(Work instructions):
Copy out the news report below on the Presbyterian General Assembly's marriage vote in full, word for word.

(Extract):
* * * *

Detroit, Mich., Jun 22, 2014 (CNA/EWTN News) - The Presbyterian Church (U.S.A.)’s general assembly has voted to allow its ministers to perform “gay marriage” and to redefine marriage as a “commitment between two people,” drawing objections that it is moving away from Christian orthodoxy.

“Only declining denominations reject historic Christian standards and in nearly every case that rejection reinforces the decline,” Mark Tooley of the Institute on Religion and Democracy said June 19.

“Who respects a church that only echoes the secular world?” asked Tooley, whose inter-denominational organization aims to support orthodox theology and practice in mainline Protestant denominations.

The Presbyterian General Assembly, meeting in Detroit, on Thursday approved an amendment to change the definition of marriage in the denomination’s constitution, the Associated Press reports.

The amendment, which passed by a vote of 429-175, defines marriage as “a unique commitment between two people, traditionally a man and a woman.”

The amendment must now be approved by a majority of the denomination’s 172 regional groups, called presbyteries.

By a vote of 371-238, delegates to the general assembly also voted to allow the denomination’s ministers to preside at same-sex “weddings” in states where the civil law recognizes such unions and where local congregation leaders approve.

Bill Norton, a delegate whose Presbytery de Cristo includes parts of Arizona and New Mexico, asked for a delay in any changes.

* * * *

(Entries supplied):
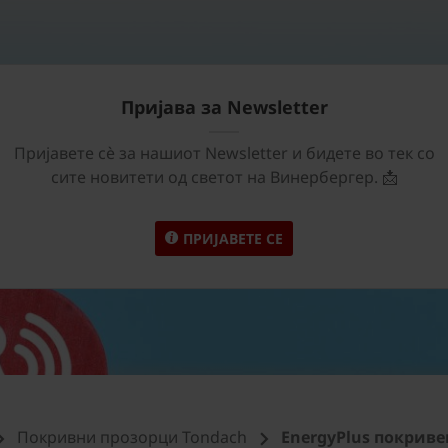
Пријава за Newsletter
Пријавете сѐ за нашиот Newsletter и бидете во тек со
сите новитети од светот на Винербергер. 📩
ПРИЈАВЕТЕ СЕ
Покривни прозорци Tondach
EnergyPlus покриве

* * * *

(Written answer):
Detroit, Mich., Jun 22, 2014 (CNA/EWTN News) - The Presbyterian Church (U.S.A.)’s general assembly has voted to allow its ministers to perform “gay marriage” and to redefine marriage as a “commitment between two people,” drawing objections that it is moving away from Christian orthodoxy.

“Only declining denominations reject historic Christian standards and in nearly every case that rejection reinforces the decline,” Mark Tooley of the Institute on Religion and Democracy said June 19.

“Who respects a church that only echoes the secular world?” asked Tooley, whose inter-denominational organization aims to support orthodox theology and practice in mainline Protestant denominations.

The Presbyterian General Assembly, meeting in Detroit, on Thursday approved an amendment to change the definition of marriage in the denomination’s constitution, the Associated Press reports.

The amendment, which passed by a vote of 429-175, defines marriage as “a unique commitment between two people, traditionally a man and a woman.”

The amendment must now be approved by a majority of the denomination’s 172 regional groups, called presbyteries.

By a vote of 371-238, delegates to the general assembly also voted to allow the denomination’s ministers to preside at same-sex “weddings” in states where the civil law recognizes such unions and where local congregation leaders approve.

Bill Norton, a delegate whose Presbytery de Cristo includes parts of Arizona and New Mexico, asked for a delay in any changes.